I typically run sunlight hours assessments to determine if a required amount of outdoor amenity space receives a total of X hours of direct sunlight on a given date. However I’ve come across a new standard which is requiring this sunlight to be delivered in 4 consecutive hours, rather than in total across the day.

Has anyone tackled this previously and can offer suggestions how to derive the results using sunlight hours component?

It seems this question was asked some time back but never got a reply: Sunlight Analysis: Consecutive number of hours

Hi @jwoodall, have you seen this topic: Ladybug_Sunlight Hours Analysis period filter function wish and suggestion

Hi @mostapha, thanks for signposting to this thread - very interesting feedback.
Would you be able to share your script for the post-processing of results to customise the continuous sunlight results?

Oops. I shared the wrong one from my phone. See this one:

Thanks Mostapha - very interesting.
I am trying to adapt your proposed method to a 0.3m grid of points (32,460 total), but struggling to obtain a result on this basis by imposing the script to fit.

Would you be able to take a look and suggest a workflow please?Sunlight_Hours__GHSCRIPT_INT.gh (555.6 KB)

Hi @jwoodall
I’ve come across this metric as well, while working on a project in Kazakhstan.

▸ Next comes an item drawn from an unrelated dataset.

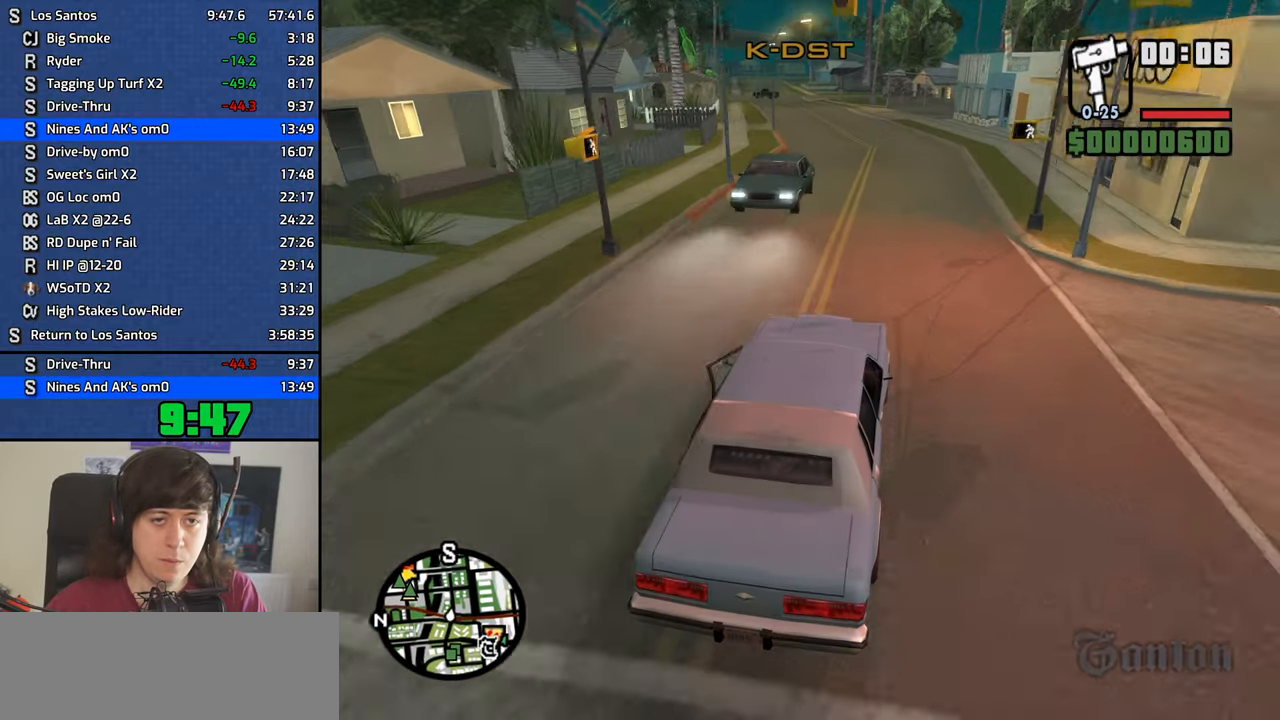
{"keys": ["a", "w"], "mouse": [], "events": [[366, "a", "down"]]}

I managed to use the Sun is Visible output and a bit of code from David Rutten from this post to count the consecutive sunlight hours along with Colibri from TT Toolbox to iterate through the days of the analysis period. I know this isn’t the most elegant solution but it worked for an analysis of about 100,000 points taking about 5-10min to simulate.

hope this helps

consecutive sunlight hours.gh (495.9 KB)

Hi @AKomar, thanks so much for sending this! After a bit of fiddling with script it seems to work perfectly!
One quick question - you divide the output from the DR code by 1.85. Can I ask why this done?

Thanks again!

Ah yes that was just to figure out what percent of the analysis period (185 days) the consecutive sunlight target was achieved. The output of the last mass addition gives the number of days the criteria is passed.